Ella estaba allí cuando llegué, frente al micrófono, con las palabras. Enseguida sintonicé con su pasión, con su experiencia. Te envolvía con sus contadas, con su manera de defender lo que hacía, con su insistencia. Tengo tantas fotografías suyas, siempre rodeada de amigos.
Zulima Nicolau Lahera y Kenia María González Caballero se convirtieron en “las voces instrumentales de la noticia” del noticiero Entrearte, que significó el estreno de un espacio noticioso en la emisora Radio Siboney. Y junto la directora Lucía Dalis, la editora María Elena Pineda y el colaborador Francis Castillo, vivimos los primeros desvelos.

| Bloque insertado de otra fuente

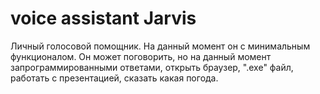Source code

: # voice assistant Jarvis

Личный голосовой помощник. На данный момент он с минимальным функционалом. Он может поговорить, но на данный момент запрограммированными ответами,  открыть браузер,  ".exe" файл, работать с презентацией, сказать какая погода.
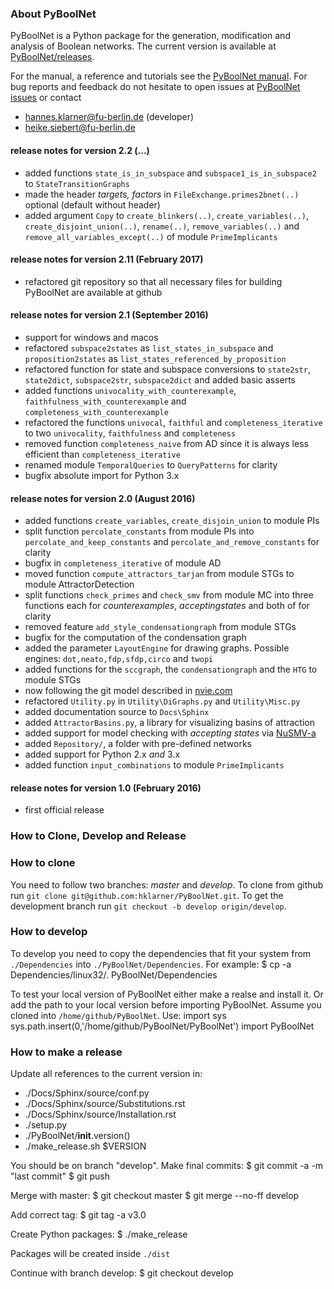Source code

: 

### About PyBoolNet
PyBoolNet is a Python package for the generation, modification and analysis of Boolean networks.
The current version is available at [PyBoolNet/releases](http://github.com/hklarner/PyBoolNet/releases).

For the manual, a reference and tutorials see the [PyBoolNet manual](http://github.com/hklarner/PyBoolNet/releases).
For bug reports and feedback do not hesitate to open issues at [PyBoolNet issues](http://github.com/hklarner/PyBoolNet/issues) or contact

 * hannes.klarner@fu-berlin.de (developer)
 * heike.siebert@fu-berlin.de


#### release notes for version 2.2 (...)
- added functions `state_is_in_subspace` and `subspace1_is_in_subspace2` to `StateTransitionGraphs`
- made the header _targets, factors_ in `FileExchange.primes2bnet(..)` optional (default without header)
- added argument `Copy` to `create_blinkers(..)`, `create_variables(..)`, `create_disjoint_union(..)`, `rename(..)`, `remove_variables(..)` and `remove_all_variables_except(..)` of module `PrimeImplicants`

#### release notes for version 2.11 (February 2017)
- refactored git repository so that all necessary files for building PyBoolNet are available at github

#### release notes for version 2.1 (September 2016)
- support for windows and macos
- refactored `subspace2states` as `list_states_in_subspace` and `proposition2states` as `list_states_referenced_by_proposition`
- refactored function for state and subspace conversions to `state2str`, `state2dict`, `subspace2str`, `subspace2dict` and added basic asserts 
- added functions `univocality_with_counterexample`, `faithfulness_with_counterexample` and `completeness_with_counterexample`
- refactored the functions `univocal`, `faithful` and `completeness_iterative` to two `univocality`, `faithfulness` and `completeness`
- removed function `completeness_naive` from AD since it is always less efficient than `completeness_iterative`
- renamed module `TemporalQueries` to `QueryPatterns` for clarity
- bugfix absolute import for Python 3.x

#### release notes for version 2.0 (August 2016)
- added functions `create_variables`, `create_disjoin_union` to module PIs
- split function `percolate_constants` from module PIs into `percolate_and_keep_constants` and `percolate_and_remove_constants` for clarity
- bugfix in `completeness_iterative` of module AD
- moved function `compute_attractors_tarjan` from module STGs to module AttractorDetection
- split functions `check_primes` and `check_smv` from module MC into three functions each for _counterexamples_, _acceptingstates_ and both of for clarity
- removed feature `add_style_condensationgraph` from module STGs
- bugfix for the computation of the condensation graph
- added the parameter `LayoutEngine` for drawing graphs. Possible engines: `dot,neato,fdp,sfdp,circo` and `twopi`
- added functions for the `sccgraph`, the `condensationgraph` and the `HTG` to module STGs
- now following the git model described in [nvie.com](http://nvie.com/posts/a-successful-git-branching-model/)
- refactored `Utility.py` in `Utility\DiGraphs.py` and `Utility\Misc.py`
- added documentation source to `Docs\Sphinx`
- added `AttractorBasins.py`, a library for visualizing basins of attraction
- added support for model checking with _accepting states_ via [NuSMV-a](https://github.com/hklarner/NuSMV-a)
- added `Repository/`, a folder with pre-defined networks
- added support for Python 2.x _and_ 3.x
- added function `input_combinations` to module `PrimeImplicants`

#### release notes for version 1.0 (February 2016)
- first official release



### How to Clone, Develop and Release
### How to clone
You need to follow two branches: _master_ and _develop_.
To clone from github run `git clone git@github.com:hklarner/PyBoolNet.git`.
To get the development branch run `git checkout -b develop origin/develop`.


### How to develop
To develop you need to copy the dependencies that fit your system from `./Dependencies` into `./PyBoolNet/Dependencies`.
For example:
   $ cp -a Dependencies/linux32/. PyBoolNet/Dependencies

To test your local version of PyBoolNet either make a realse and install it.
Or add the path to your local version before importing PyBoolNet.
Assume you cloned into `/home/github/PyBoolNet`.
Use:
   import sys
   sys.path.insert(0,'/home/github/PyBoolNet/PyBoolNet')
   import PyBoolNet


### How to make a release
Update all references to the current version in:
   - ./Docs/Sphinx/source/conf.py
   - ./Docs/Sphinx/source/Substitutions.rst
   - ./Docs/Sphinx/source/Installation.rst
   - ./setup.py
   - ./PyBoolNet/__init__.version()
   - ./make_release.sh $VERSION

You should be on branch "develop".
Make final commits:
   $ git commit -a -m "last commit"
   $ git push

Merge with master:
   $ git checkout master
   $ git merge --no-ff develop
   
Add correct tag:
   $ git tag -a v3.0
 
Create Python packages:
   $ ./make_release
   
Packages will be created inside `./dist` 
   
Continue with branch develop:
   $ git checkout develop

“Nunca dejó de estudiar la locución”, recuerda su compañera Zulima. El libro La locución: técnica y práctica de Frank Guevara, era su biblia. Podía colorear una crónica, asumir una revista, enfatizar una frase, decir una noticia. Podía anunciar una pieza musical, conversar con un invitado, promocionar un espacio. Todo en el tono justo, con su particular donaire.
La vida me reservó el privilegio de escribir para ella: uno de los capítulos más inusitados, más hermosos de mi vida. Yo la imaginaba levantando mis frases a medida que avanzaba en los guiones. Yo me regocijaba a la vuelta, en el aire, cuando ella las engrandecía.
Creamos el programa Revelaciones, una hora para la cultura universal la tarde de los sábados. “Solo si ella acepta”, respondí cuando me preguntaron quién sería la voz. Me conocía de memoria sus bufandas, su manera de improvisar, su tono. Su formación como actriz y como musicalizadora, su capacidad artística, sus ansias de volar, me empujaron. Y viajamos por geografías y épocas durante tres años… hasta que un golpe seco, insulso, hizo encallar aquellas aventuras.
Ella fue Juana de Arco y María Félix, fue Amalia Simoni y Rodrigo de Triana. Fue Greta Garbo y Chavela Vargas. Fue Van Gogh y su oreja sangrante. Fue siempre ella misma y sus retos.
Recuerdo cuando subimos a recibir un premio por un programa dedicado a Dulce María Loynaz, donde ella había corporizado a la Premio Cervantes en su visita a Santiago de Cuba. Era de mis primeras veces en un Festival de la Radio, y levanté su brazo. Estar junto a ella fue el verdadero galardón.
La tengo ahora mismo frente a mí, junto a la especialista encargada de una sección de ballet en la revista Música y algo más. Cuando María Victoria Cabrera, medio en serio, medio en broma, le pedía sugerencias del tema a abordar, Kenia María era capaz de ayudarla, medio en broma, medio en serio, porque su formación cultural era recia.
Un día me invitó a su casa, en el centro de la ciudad. Entré por el angosto pasillo, me cobijé bajo las tejas de su sala, recorrí el patio interior. Santiago, su esposo, hizo gala de su maestría culinaria. Su hija Clarita me dio un beso. Y la admiración que empezó por la cabina, creció hasta el infinito.
No concebí a Kenia María González fuera del micrófono, pero un día, como todos, ella también se fue. Me dejé enredar por la vida y no la vi más. En el estertor de 2024 supe la noticia, la terrible noticia. Miré instintivamente a la escalera, por donde tantas veces llegaba bamboleante, lista para la puesta, para el encuentro con sus oyentes. Y corrí a escuchar su voz, para espantar la muerte.